• DIRECTIONS: Copy out each line of the data holding "impedimento".

(Saved entries)
#####
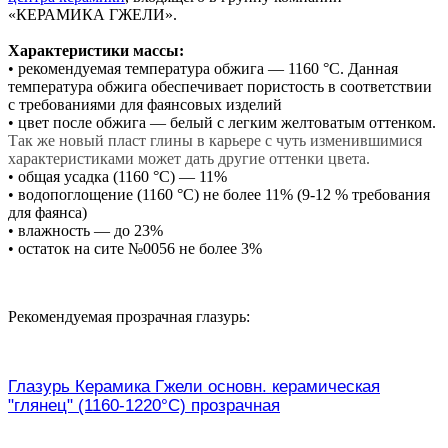
«КЕРАМИКА ГЖЕЛИ».
Характеристики массы:
• рекомендуемая температура обжига — 1160 °С. Данная
температура обжига обеспечивает пористость в соответствии
с требованиями для фаянсовых изделий
• цвет после обжига — белый c легким желтоватым оттенком.
Так же новый пласт глины в карьере с чуть изменившимися
характеристиками может дать другие оттенки цвета.
• общая усадка (1160 °С) — 11%
• водопоглощение (1160 °С) не более 11% (9-12 % требования
для фаянса)
• влажность — до 23%
• остаток на сите №0056 не более 3%
Рекомендуемая прозрачная глазурь:
Глазурь Керамика Гжели основн. керамическая
"глянец" (1160-1220°С) прозрачная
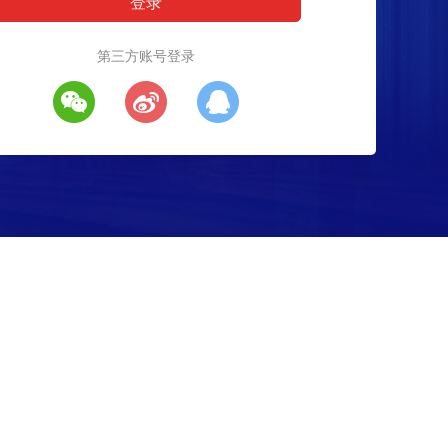
第三方账号登录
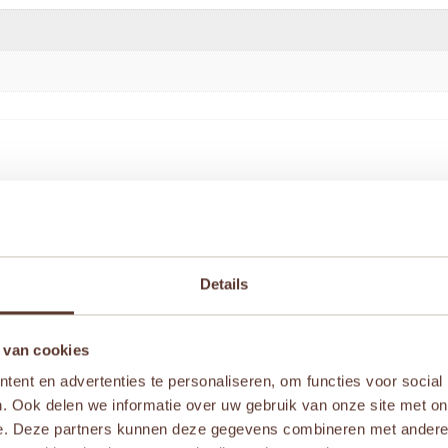
 bal Paulette” te beoordelen
iste velden zijn gemarkeerd met
*
Details
 van cookies
ent en advertenties te personaliseren, om functies voor social
. Ook delen we informatie over uw gebruik van onze site met on
e. Deze partners kunnen deze gegevens combineren met andere i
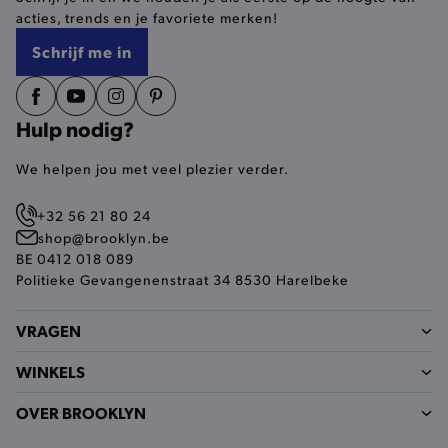
acties, trends en je favoriete merken!
selected-val
.brooklyn.be
Schrijf me in
pickupStoreVal
.brooklyn.be
Hulp nodig?
We helpen jou met veel plezier verder.
pickupAddress
.brooklyn.be
+32 56 21 80 24
Google Privacy Policy
shop@brooklyn.be
BE 0412 018 089
Politieke Gevangenenstraat 34 8530 Harelbeke
product-out-of-stock-modal
.brooklyn.be
VRAGEN
WINKELS
__cf_bm
Cloudflare Inc.
.calendly.com
OVER BROOKLYN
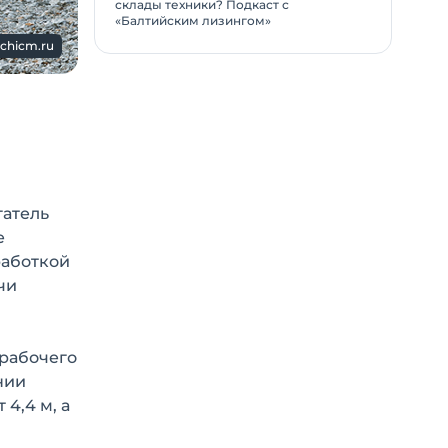
склады техники? Подкаст с
«Балтийским лизингом»
achicm.ru
гатель
е
работкой
чи
 рабочего
нии
4,4 м, а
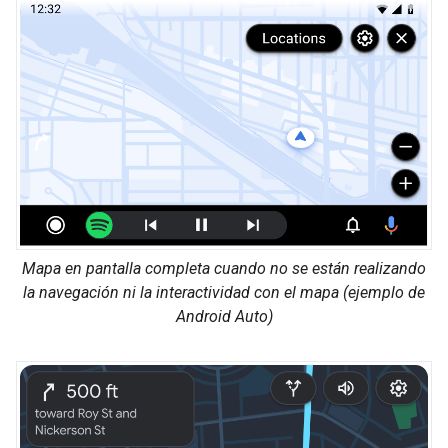
Mapa en pantalla completa cuando no se están realizando
la navegación ni la interactividad con el mapa (ejemplo de
Android Auto)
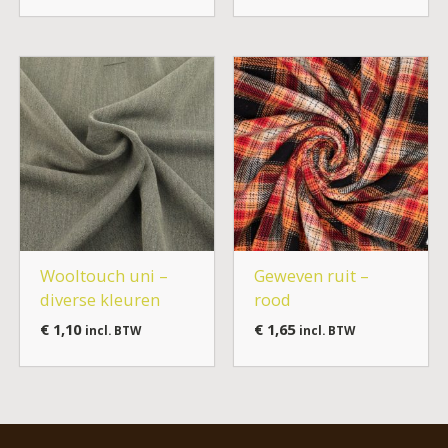
Wooltouch uni –
Geweven ruit –
diverse kleuren
rood
€
1,10
€
1,65
incl. BTW
incl. BTW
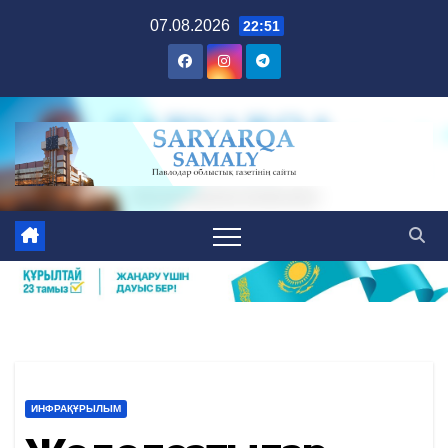
Skip
07.08.2026
22:51
to
content
ИНФРАҚҰРЫЛЫМ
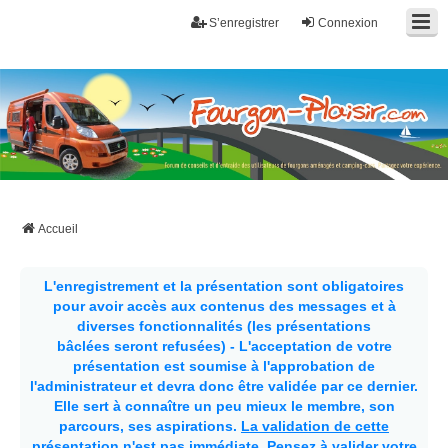
S’enregistrer
Connexion
Fourgon-plaisir.com
Forum de conseils et d'entraide des utilisateurs de fourgons, fourgons
aménagés, vans et de camping-car. Partagez votre expérience.
Accueil
L'enregistrement et la présentation sont obligatoires
pour avoir accès aux contenus des messages et à
diverses fonctionnalités (les présentations
bâclées seront refusées) - L'acceptation de votre
présentation est soumise à l'approbation de
l'administrateur et devra donc être validée par ce dernier.
Elle sert à connaître un peu mieux le membre, son
parcours, ses aspirations.
La validation de cette
présentation n'est pas immédiate
. Pensez à valider votre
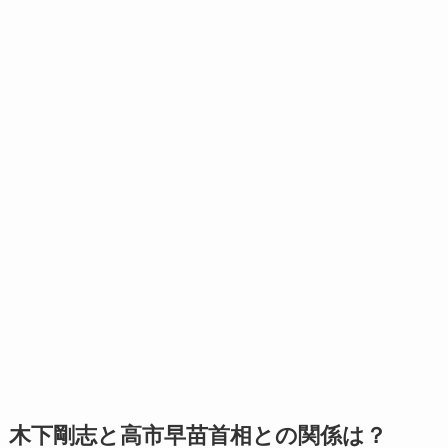
木下剛志と高市早苗首相との関係は？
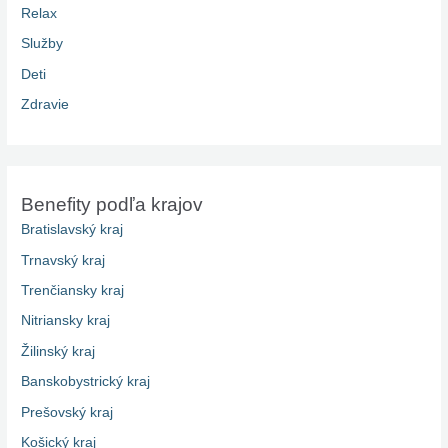
Relax
Služby
Deti
Zdravie
Benefity podľa krajov
Bratislavský kraj
Trnavský kraj
Trenčiansky kraj
Nitriansky kraj
Žilinský kraj
Banskobystrický kraj
Prešovský kraj
Košický kraj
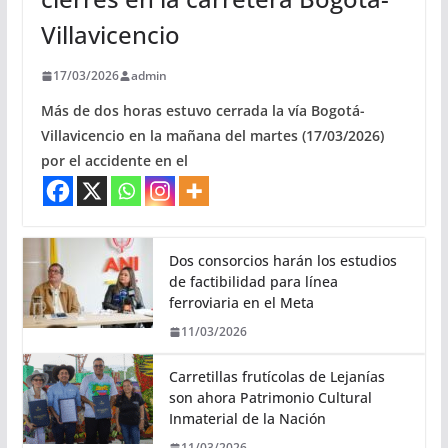
Villavicencio
17/03/2026
admin
Más de dos horas estuvo cerrada la vía Bogotá-
Villavicencio en la mañana del martes (17/03/2026)
por el accidente en el
Dos consorcios harán los estudios
de factibilidad para línea
ferroviaria en el Meta
11/03/2026
Carretillas frutícolas de Lejanías
son ahora Patrimonio Cultural
Inmaterial de la Nación
11/03/2026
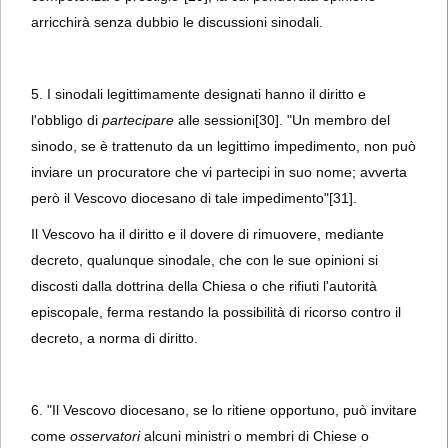
arricchirà senza dubbio le discussioni sinodali.
5. I sinodali legittimamente designati hanno il diritto e
l'obbligo di
partecipare
alle sessioni
[30]. "Un membro del
sinodo, se è trattenuto da un legittimo impedimento, non può
inviare un procuratore che vi partecipi in suo nome; avverta
però il Vescovo diocesano di tale impedimento"
[31].
Il Vescovo ha il diritto e il dovere di rimuovere, mediante
decreto, qualunque sinodale, che con le sue opinioni si
discosti dalla dottrina della Chiesa o che rifiuti l'autorità
episcopale, ferma restando la possibilità di ricorso contro il
decreto, a norma di diritto.
6. "Il Vescovo diocesano, se lo ritiene opportuno, può invitare
come
osservatori
alcuni ministri o membri di Chiese o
#####
• TASK RESPONSE:
sinodo, se è trattenuto da un legittimo impedimento, non può
però il Vescovo diocesano di tale impedimento"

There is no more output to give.